Сассингэм остановился, посмотрел на Гарри и зашагал – дальше.
– Ты заметил. – Они шли по длинному участку сухой дороги, посыпанной щебенкой. Когда-нибудь эта дорога, белая от песка с дюн Индианы, раскрошится, но сейчас она сияла на солнце. – Это не хозяин. Но я понял, о ком ты говоришь: первая квартира направо. Она работает на фабрике, где делают оконные стекла. Лицо у нее всегда красное от печей, как и у меня, но кожа чувствительнее, поэтому она так и вспыхивает.

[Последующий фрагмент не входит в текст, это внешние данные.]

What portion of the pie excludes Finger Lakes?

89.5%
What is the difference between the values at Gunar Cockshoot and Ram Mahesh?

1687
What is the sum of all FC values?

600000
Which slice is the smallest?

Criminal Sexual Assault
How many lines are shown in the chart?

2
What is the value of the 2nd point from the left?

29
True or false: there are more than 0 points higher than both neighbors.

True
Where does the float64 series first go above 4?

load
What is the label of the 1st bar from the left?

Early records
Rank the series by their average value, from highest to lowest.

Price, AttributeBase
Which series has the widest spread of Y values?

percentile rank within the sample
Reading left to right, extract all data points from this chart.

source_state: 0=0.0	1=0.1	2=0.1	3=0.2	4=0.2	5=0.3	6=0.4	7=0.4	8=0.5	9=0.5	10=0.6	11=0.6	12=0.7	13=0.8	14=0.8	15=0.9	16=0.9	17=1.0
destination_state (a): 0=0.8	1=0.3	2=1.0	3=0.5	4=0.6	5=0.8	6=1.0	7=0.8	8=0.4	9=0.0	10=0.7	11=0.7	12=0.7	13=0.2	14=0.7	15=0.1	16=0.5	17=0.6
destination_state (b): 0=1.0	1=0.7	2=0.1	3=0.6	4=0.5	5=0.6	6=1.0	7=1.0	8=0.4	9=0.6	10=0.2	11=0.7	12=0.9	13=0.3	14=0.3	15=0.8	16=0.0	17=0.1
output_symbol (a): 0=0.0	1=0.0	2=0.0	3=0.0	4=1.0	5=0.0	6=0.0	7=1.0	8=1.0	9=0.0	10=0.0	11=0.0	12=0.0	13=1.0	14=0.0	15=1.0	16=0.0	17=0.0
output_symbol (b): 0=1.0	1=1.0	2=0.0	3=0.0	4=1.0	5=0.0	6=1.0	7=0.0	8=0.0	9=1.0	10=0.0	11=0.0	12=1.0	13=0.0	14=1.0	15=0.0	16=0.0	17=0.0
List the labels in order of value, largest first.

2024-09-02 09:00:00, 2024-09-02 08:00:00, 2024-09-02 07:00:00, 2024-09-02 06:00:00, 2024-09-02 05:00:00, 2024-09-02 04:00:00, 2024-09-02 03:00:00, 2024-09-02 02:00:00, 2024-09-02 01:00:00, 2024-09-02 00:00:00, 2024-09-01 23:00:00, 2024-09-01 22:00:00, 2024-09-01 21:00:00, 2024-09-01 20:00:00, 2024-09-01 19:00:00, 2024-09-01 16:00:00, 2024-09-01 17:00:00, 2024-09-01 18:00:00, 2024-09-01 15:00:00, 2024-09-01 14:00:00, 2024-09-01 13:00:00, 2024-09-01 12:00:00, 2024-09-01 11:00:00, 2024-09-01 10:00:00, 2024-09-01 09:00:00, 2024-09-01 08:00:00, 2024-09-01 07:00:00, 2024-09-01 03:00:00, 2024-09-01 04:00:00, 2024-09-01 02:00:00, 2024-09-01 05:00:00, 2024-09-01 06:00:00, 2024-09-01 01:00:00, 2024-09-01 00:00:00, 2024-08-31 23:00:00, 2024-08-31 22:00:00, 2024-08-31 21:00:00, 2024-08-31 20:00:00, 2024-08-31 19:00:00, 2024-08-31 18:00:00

Молодая. Не очень хорошо говорит по-английски, но акцент у нее красивый. Она словачка. Как увидит меня, становится красной, как помидор.
– Ты мог бы поучить ее английскому.
– Мог бы, – сказал Сассингэм. – Я мог бы научить ее гораздо большему, а она, по-моему, училась бы в охотку. Думаю, в скором времени она бы сама меня учила, вот как я думаю.
– Я серьезно, – сказал Гарри.
– Я тоже. Эта девушка из тех, кто умеет любить. Видно по ее румянцу. Плохие люди не краснеют. Когда женщина краснеет, ясно, что она чиста внутри, у нее есть совесть, и она умеет любить.
– Я то же самое заметил в улыбке и в глазах этой девушки, – сказал Гарри. – Может, я спятил, но, как только увидел ее в той квартире, сразу подумал, что тебе надо на ней жениться.
– Если смогу уговорить ее отца. Потом научусь летать, и мы переедем на Аляску.
– Прошу прощения, – сказал Гарри, подумав, что позволил себе лишнее.
– Нет. В самом деле. То есть, какого черта, я на все готов. Ты застал меня как раз вовремя. Если бы ты меня попросил, я бы спрыгнул с края земли, если бы он был.
– Разве мы этого не делали?
– Точно, – сказал Сассингэм. – Делали.